[RAW DATA Boundary: Start]

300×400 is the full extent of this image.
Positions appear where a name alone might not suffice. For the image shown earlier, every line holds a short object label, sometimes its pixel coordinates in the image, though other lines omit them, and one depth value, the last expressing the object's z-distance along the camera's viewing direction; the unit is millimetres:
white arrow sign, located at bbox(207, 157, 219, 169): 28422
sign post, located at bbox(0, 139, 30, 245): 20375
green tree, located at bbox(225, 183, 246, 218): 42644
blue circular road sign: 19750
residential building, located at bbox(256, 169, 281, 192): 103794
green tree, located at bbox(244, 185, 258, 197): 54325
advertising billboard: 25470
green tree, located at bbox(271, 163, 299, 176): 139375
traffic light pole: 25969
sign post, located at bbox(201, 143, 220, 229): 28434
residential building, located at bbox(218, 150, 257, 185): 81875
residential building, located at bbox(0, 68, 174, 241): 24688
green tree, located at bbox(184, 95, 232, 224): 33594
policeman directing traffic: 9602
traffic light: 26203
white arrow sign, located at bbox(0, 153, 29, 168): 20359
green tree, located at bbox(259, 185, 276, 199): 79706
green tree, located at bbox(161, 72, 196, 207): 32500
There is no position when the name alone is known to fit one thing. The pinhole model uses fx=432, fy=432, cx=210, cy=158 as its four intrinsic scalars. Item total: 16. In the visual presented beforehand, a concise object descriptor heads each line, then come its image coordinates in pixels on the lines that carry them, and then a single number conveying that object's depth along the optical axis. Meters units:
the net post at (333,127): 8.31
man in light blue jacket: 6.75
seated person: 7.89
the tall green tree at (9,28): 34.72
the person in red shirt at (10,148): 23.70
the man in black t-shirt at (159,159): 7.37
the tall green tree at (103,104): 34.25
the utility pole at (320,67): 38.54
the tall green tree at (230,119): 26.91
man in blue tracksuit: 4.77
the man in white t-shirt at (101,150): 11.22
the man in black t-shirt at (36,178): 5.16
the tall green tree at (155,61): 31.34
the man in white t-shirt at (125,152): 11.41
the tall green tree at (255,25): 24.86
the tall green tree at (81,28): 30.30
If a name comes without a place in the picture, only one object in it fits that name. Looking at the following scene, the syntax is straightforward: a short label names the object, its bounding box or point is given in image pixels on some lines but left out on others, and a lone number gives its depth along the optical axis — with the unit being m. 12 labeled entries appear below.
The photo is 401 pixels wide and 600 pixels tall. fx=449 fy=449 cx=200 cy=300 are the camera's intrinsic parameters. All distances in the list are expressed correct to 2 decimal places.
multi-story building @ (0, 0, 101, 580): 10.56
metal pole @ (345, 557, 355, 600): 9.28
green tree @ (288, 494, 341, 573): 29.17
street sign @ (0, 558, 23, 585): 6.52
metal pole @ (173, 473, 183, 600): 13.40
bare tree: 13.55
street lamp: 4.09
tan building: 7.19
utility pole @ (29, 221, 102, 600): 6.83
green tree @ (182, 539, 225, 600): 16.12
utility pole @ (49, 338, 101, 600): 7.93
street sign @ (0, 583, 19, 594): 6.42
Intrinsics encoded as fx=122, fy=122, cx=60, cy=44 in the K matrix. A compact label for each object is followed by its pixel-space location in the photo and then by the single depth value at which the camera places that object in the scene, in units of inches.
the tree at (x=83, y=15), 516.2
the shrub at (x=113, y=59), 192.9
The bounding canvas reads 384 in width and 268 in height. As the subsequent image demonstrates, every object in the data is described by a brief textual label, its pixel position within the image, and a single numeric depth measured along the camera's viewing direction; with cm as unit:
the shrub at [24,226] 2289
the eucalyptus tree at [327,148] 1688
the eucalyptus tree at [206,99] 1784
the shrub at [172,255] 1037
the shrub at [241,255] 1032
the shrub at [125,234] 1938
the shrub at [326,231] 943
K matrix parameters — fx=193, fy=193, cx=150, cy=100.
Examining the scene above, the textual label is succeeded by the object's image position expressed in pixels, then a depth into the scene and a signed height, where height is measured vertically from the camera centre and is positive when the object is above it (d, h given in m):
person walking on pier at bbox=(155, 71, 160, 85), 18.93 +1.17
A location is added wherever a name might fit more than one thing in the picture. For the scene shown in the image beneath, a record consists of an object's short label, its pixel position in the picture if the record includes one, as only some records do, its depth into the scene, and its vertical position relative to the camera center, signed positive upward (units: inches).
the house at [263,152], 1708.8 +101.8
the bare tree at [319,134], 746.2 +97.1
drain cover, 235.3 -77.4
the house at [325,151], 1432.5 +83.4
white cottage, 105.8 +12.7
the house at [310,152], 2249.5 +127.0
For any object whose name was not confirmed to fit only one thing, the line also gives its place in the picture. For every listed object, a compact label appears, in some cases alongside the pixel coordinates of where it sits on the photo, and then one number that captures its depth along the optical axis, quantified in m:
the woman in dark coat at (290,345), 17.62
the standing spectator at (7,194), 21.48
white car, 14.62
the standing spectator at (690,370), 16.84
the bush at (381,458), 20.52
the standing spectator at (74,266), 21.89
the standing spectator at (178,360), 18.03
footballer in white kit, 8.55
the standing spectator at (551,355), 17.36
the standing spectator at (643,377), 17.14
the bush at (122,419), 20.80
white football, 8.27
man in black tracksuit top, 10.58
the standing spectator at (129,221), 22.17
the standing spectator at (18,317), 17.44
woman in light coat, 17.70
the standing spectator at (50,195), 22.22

[RAW DATA Boundary: End]

PROBLEM DETAILS: For each line in the records that contains the word "black", make a copy.

OUTPUT:
the man in black t-shirt at (159,159): 7.37
the man in black t-shirt at (36,178): 5.16
man in black tracksuit top, 10.58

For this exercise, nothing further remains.